The ‘killer feature’ would be a combination of a RAID 5 array and 4
hard drive capability.

Mike

I would like to see an enclosure with an integrated power supply and carrying case.

Ryan

If I could add a wishlist too, I would say having decent active cooling.

Nick

I want it to be network capable, and ideally have a eSATA and even more importantly a Gigabit ethernet connection, for a reasonable price.

Mathrew

The killer feature(s) for me in rank order (killer feature first, rank ordered for the remainder):

(1) Universal power supply. Since this is the single biggest point of failure, being able to cheaply and easily replace the power supply would gain huge kudos.
(2) eSATA support in addition to the universal USB 2. eSATA is fast enough for active use and not just backups.
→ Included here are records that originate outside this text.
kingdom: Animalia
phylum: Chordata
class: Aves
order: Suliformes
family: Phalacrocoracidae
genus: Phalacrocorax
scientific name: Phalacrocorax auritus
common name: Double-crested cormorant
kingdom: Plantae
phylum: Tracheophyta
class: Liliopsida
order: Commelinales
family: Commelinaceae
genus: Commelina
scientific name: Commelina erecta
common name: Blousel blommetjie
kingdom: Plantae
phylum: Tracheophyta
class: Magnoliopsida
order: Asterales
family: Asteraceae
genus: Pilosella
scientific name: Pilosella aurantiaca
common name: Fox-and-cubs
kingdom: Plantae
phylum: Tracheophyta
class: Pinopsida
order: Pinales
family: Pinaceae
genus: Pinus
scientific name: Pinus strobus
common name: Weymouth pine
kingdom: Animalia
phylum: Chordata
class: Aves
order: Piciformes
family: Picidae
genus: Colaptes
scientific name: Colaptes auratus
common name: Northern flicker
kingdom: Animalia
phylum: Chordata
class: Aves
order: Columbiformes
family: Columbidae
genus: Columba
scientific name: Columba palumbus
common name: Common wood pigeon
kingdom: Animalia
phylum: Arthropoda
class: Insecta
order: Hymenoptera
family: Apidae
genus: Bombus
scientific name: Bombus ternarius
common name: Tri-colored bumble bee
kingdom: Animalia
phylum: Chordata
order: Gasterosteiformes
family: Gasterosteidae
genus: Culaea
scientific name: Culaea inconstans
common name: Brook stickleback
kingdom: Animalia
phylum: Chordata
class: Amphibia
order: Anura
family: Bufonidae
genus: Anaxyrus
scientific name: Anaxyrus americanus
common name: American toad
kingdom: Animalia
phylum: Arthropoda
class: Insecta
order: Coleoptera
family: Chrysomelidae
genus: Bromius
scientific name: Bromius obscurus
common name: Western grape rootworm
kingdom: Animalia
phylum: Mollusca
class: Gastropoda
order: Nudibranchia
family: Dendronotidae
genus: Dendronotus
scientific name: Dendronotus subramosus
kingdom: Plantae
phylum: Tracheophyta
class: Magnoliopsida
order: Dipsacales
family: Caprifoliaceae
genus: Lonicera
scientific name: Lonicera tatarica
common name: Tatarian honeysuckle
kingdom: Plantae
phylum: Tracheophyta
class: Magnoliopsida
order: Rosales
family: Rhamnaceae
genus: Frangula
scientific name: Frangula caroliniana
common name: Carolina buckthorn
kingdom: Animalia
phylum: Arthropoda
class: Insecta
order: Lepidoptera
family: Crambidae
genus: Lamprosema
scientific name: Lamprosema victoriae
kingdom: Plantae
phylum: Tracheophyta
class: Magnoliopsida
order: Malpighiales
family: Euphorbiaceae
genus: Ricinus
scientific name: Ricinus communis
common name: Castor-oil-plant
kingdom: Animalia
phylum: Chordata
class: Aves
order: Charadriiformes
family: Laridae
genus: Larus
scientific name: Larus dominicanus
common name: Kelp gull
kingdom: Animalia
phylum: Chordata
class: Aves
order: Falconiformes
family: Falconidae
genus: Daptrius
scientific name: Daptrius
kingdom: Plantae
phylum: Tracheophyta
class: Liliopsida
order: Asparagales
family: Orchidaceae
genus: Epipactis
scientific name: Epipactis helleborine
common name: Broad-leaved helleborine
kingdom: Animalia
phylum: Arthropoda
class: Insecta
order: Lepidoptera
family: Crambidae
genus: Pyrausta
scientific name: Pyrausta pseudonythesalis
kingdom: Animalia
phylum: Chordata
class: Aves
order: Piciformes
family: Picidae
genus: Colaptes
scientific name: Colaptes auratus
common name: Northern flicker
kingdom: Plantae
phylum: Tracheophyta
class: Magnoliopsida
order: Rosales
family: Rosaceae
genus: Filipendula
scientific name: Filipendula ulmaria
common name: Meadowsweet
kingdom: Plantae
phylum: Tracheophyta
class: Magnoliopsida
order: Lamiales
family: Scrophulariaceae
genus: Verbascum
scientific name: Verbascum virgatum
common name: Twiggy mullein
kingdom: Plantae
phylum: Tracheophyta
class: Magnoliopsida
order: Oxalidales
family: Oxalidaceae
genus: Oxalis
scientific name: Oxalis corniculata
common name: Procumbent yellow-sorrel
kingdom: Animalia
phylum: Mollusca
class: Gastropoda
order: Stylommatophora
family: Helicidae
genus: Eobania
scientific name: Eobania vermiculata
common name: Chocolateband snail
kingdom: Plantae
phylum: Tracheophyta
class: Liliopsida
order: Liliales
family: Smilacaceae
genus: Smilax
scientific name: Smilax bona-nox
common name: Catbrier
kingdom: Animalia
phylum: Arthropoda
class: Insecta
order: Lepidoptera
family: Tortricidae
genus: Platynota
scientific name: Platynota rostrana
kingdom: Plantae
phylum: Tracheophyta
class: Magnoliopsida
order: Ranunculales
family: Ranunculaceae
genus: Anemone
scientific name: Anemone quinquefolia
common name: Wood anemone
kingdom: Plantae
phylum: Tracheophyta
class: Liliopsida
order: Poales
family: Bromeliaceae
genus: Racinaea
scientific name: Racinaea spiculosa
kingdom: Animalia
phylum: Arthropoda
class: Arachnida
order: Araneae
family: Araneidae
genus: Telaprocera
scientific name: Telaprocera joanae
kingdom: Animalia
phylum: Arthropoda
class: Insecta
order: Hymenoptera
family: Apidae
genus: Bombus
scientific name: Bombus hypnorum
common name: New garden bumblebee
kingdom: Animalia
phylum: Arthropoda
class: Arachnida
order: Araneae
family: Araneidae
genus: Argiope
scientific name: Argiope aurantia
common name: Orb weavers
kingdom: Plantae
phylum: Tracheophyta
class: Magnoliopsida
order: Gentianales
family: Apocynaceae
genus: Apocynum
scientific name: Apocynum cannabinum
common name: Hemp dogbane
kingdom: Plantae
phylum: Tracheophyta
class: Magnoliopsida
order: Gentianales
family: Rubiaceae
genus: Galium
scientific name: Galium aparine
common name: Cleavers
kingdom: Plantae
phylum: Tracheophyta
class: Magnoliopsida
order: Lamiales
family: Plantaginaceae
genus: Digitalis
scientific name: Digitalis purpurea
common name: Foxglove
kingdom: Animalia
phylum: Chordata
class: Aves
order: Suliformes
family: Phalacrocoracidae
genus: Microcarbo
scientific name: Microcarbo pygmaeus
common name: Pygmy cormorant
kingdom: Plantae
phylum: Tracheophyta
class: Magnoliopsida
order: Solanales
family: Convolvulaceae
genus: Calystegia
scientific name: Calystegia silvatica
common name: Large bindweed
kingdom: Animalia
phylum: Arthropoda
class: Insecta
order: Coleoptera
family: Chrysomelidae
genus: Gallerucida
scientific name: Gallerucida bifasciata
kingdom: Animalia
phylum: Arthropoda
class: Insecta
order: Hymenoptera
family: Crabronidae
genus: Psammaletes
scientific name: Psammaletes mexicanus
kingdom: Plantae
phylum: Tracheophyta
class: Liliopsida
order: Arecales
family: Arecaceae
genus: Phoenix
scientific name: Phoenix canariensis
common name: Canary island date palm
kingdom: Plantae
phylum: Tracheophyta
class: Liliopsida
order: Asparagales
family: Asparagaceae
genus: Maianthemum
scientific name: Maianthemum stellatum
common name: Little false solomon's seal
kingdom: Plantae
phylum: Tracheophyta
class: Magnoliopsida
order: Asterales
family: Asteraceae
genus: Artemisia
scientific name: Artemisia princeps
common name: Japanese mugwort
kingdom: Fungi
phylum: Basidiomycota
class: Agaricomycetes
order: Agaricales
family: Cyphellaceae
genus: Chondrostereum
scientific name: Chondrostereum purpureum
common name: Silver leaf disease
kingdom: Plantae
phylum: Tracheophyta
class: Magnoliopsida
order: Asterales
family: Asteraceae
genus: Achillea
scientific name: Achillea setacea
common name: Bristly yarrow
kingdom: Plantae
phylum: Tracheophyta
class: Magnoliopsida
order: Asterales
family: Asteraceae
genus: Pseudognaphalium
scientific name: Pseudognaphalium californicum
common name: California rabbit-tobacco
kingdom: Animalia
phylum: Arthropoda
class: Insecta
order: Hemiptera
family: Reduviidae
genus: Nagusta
Plus, reading off 500GB at USB 2 speeds is painful.
(3) Fanless. Fanless = one less point of failure. However, “better-than-sufficient” cooling must accompany a fanless design to make it worth my look. Fanless is nice unless your harddrive runs too hot.
(4) Stackable. Keeps everything orderly and less likely to fall off the desk.
(5) Compact design – must be flat! No stupid curvy non-stacking designs. I don’t care about the material – the important thing is sufficient cooling & stackable!

Ben

My killer feature would be automated/scheduled backups
that do diff’s so that only a relatively small amount
of data has to be backed up after the first time.

Paul

Killer features: I’d love to see a good external drive enclosure with 802.11b/g/n support (so that a direct connection isn’t required and I can put it anywhere), along with basic media playing abilities. This would make a killer lightweight media center. Such things already exist, but they’re either too feature-rich and expensive, only take laptop drives (when a desktop drive would do well), or aren’t networked. I’d love to see an enclosure with basic media player and WiFi for around $100. (And a remote would be nice.)

Trystian

The “killer feature” would be to have a built-in wireless+wired adapter with 802.11b/g/n (with WEP/WPA/WP2) + 10/100/100, e-sata, in addition to the usb1.1/2.0 connectivity.

Manufacturers Take note! The buying public speaks up, so the ball is in your court.